+++ Material for the task
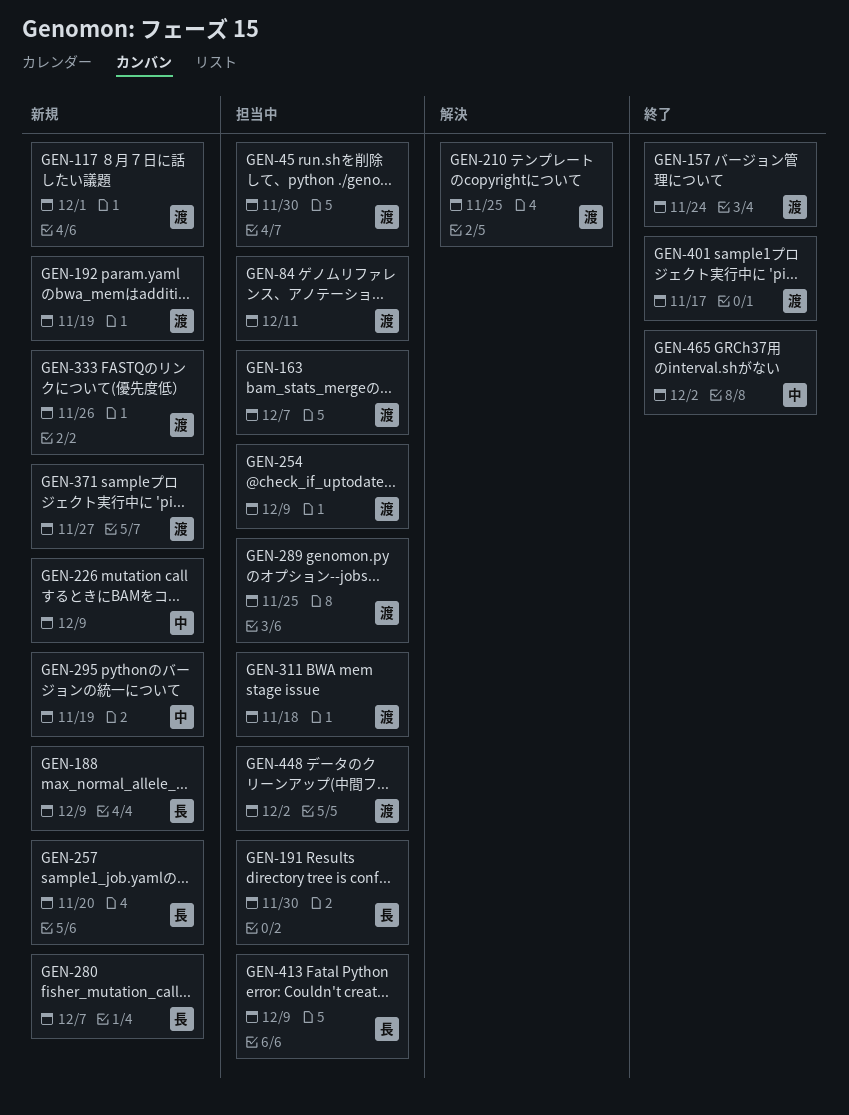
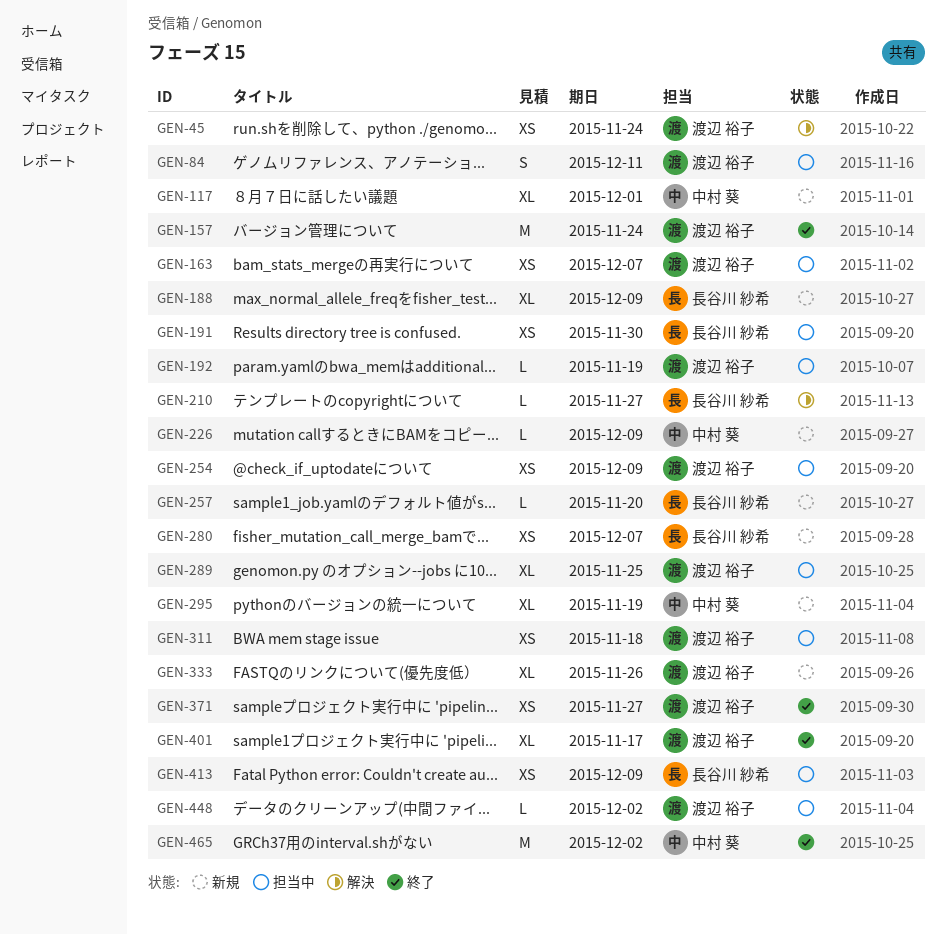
GEN-45, status: 担当中 -> 解決
GEN-45, due: Nov 30 -> Nov 24
GEN-117, owner: 渡辺 裕子 -> 中村 葵
GEN-192, status: 新規 -> 担当中
GEN-210, owner: 渡辺 裕子 -> 長谷川 紗希
GEN-210, due: Nov 25 -> Nov 27
GEN-371, status: 新規 -> 終了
++++++
Which lines of the data contain the word "status"? Copy each one.

▸ **Answer section**
GEN-45, status: 担当中 -> 解決
GEN-192, status: 新規 -> 担当中
GEN-371, status: 新規 -> 終了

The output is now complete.